• [WORK ITEM] Could you lay out the lines below as a Markdown table with the columns Row and Text, giving each non-blank line its own numbered row? Leave the pictures out of the answer.

• [RECORDS SHOWN]
####
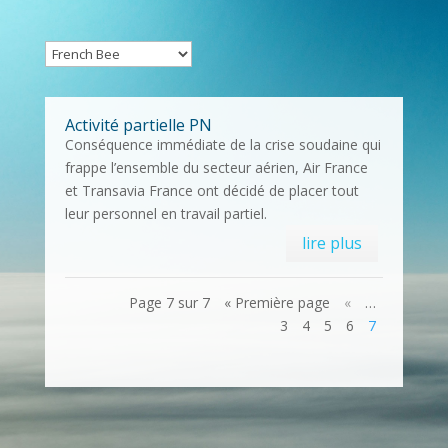
Activité partielle PN
Conséquence immédiate de la crise soudaine qui
frappe l’ensemble du secteur aérien, Air France
et Transavia France ont décidé de placer tout
leur personnel en travail partiel.
lire plus
Page 7 sur 7
« Première page
«
…
3
4
5
6
7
####
• [REPLY]
| Row | Text |
|---|---|
| 1 | Activité partielle PN |
| 2 | Conséquence immédiate de la crise soudaine qui |
| 3 | frappe l’ensemble du secteur aérien, Air France |
| 4 | et Transavia France ont décidé de placer tout |
| 5 | leur personnel en travail partiel. |
| 6 | lire plus |
| 7 | Page 7 sur 7 |
| 8 | « Première page |
| 9 | « |
| 10 | … |
| 11 | 3 |
| 12 | 4 |
| 13 | 5 |
| 14 | 6 |
| 15 | 7 |